▸ GOAL
Which lines in the rows below contain the word "Anas"? Select every one of them.

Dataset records
######

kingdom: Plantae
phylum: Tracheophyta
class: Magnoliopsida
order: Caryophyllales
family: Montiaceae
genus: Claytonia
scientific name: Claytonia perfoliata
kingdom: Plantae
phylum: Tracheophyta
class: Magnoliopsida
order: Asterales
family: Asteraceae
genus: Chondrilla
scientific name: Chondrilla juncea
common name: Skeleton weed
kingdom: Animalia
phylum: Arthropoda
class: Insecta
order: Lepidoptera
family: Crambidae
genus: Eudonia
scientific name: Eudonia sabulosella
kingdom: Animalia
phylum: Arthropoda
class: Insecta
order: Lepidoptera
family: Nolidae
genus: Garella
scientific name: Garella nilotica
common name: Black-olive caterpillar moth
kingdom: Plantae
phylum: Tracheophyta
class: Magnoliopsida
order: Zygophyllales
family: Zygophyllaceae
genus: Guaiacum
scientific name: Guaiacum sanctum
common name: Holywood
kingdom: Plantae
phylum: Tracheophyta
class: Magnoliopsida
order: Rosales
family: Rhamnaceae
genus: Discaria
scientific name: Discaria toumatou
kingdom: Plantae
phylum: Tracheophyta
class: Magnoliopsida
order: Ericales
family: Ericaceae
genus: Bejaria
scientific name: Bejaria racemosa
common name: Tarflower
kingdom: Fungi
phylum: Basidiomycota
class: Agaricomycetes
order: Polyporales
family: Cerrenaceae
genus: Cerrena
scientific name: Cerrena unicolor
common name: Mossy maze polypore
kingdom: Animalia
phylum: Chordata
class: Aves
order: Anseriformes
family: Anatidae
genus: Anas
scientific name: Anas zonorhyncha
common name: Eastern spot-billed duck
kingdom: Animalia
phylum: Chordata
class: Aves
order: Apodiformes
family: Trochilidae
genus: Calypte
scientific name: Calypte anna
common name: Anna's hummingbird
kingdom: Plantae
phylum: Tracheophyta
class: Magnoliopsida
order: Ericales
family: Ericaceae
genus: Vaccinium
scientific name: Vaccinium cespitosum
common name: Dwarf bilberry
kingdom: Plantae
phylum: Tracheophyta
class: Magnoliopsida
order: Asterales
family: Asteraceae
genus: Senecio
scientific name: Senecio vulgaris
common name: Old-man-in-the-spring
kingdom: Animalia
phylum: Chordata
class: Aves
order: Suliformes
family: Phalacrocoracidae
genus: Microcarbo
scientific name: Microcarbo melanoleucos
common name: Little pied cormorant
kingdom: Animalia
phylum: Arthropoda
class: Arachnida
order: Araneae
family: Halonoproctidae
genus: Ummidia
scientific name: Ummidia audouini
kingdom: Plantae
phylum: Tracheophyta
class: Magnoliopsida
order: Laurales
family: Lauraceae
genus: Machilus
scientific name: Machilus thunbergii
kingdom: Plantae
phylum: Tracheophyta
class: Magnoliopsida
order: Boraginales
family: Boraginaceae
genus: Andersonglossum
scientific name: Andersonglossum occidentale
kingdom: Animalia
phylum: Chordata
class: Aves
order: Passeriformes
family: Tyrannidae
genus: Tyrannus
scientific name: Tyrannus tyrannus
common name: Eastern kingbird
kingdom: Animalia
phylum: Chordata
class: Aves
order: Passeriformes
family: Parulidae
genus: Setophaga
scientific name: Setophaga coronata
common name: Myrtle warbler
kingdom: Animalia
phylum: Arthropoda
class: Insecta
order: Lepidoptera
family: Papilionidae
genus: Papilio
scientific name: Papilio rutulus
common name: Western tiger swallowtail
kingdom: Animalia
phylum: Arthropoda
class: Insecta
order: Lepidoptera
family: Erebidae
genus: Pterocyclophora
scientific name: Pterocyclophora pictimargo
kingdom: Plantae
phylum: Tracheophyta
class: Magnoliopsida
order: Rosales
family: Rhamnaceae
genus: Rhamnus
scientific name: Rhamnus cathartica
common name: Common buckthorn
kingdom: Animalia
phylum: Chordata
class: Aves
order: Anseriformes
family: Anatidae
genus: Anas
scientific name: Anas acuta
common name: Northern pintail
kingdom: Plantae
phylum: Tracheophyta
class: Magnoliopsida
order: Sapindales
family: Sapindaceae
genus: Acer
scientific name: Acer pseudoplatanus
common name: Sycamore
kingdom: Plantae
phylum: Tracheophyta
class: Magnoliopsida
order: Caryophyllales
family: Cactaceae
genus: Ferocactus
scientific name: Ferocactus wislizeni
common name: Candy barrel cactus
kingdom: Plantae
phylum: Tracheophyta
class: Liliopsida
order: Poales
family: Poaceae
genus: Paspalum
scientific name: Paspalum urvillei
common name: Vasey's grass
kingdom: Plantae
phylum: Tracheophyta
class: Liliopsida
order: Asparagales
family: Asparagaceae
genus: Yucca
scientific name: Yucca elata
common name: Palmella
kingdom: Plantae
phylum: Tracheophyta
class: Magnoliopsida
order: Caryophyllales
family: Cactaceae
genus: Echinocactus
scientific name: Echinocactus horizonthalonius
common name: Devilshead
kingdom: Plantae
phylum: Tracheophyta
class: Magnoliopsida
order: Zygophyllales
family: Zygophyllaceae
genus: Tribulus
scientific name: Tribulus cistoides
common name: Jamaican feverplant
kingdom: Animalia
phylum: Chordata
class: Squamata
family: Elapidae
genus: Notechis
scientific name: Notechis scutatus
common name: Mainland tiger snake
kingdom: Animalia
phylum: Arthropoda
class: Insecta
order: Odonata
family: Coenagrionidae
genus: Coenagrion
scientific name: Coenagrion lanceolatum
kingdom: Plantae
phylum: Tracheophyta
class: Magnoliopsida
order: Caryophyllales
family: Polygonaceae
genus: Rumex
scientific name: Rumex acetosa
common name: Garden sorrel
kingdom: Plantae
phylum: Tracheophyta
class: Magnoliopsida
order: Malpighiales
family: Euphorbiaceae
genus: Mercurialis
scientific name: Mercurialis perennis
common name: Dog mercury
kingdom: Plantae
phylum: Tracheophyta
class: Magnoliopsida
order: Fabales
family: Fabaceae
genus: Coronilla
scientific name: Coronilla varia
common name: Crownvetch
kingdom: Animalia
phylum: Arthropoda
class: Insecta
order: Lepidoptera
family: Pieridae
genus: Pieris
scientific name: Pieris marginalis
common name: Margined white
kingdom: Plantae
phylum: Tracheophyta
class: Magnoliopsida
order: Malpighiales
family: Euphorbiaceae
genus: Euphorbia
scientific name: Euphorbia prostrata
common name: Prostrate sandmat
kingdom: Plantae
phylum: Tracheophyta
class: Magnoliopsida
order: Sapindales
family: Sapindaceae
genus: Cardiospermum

######

▸ RESULT OF THIS EXERCISE
genus: Anas
scientific name: Anas zonorhyncha
genus: Anas
scientific name: Anas acuta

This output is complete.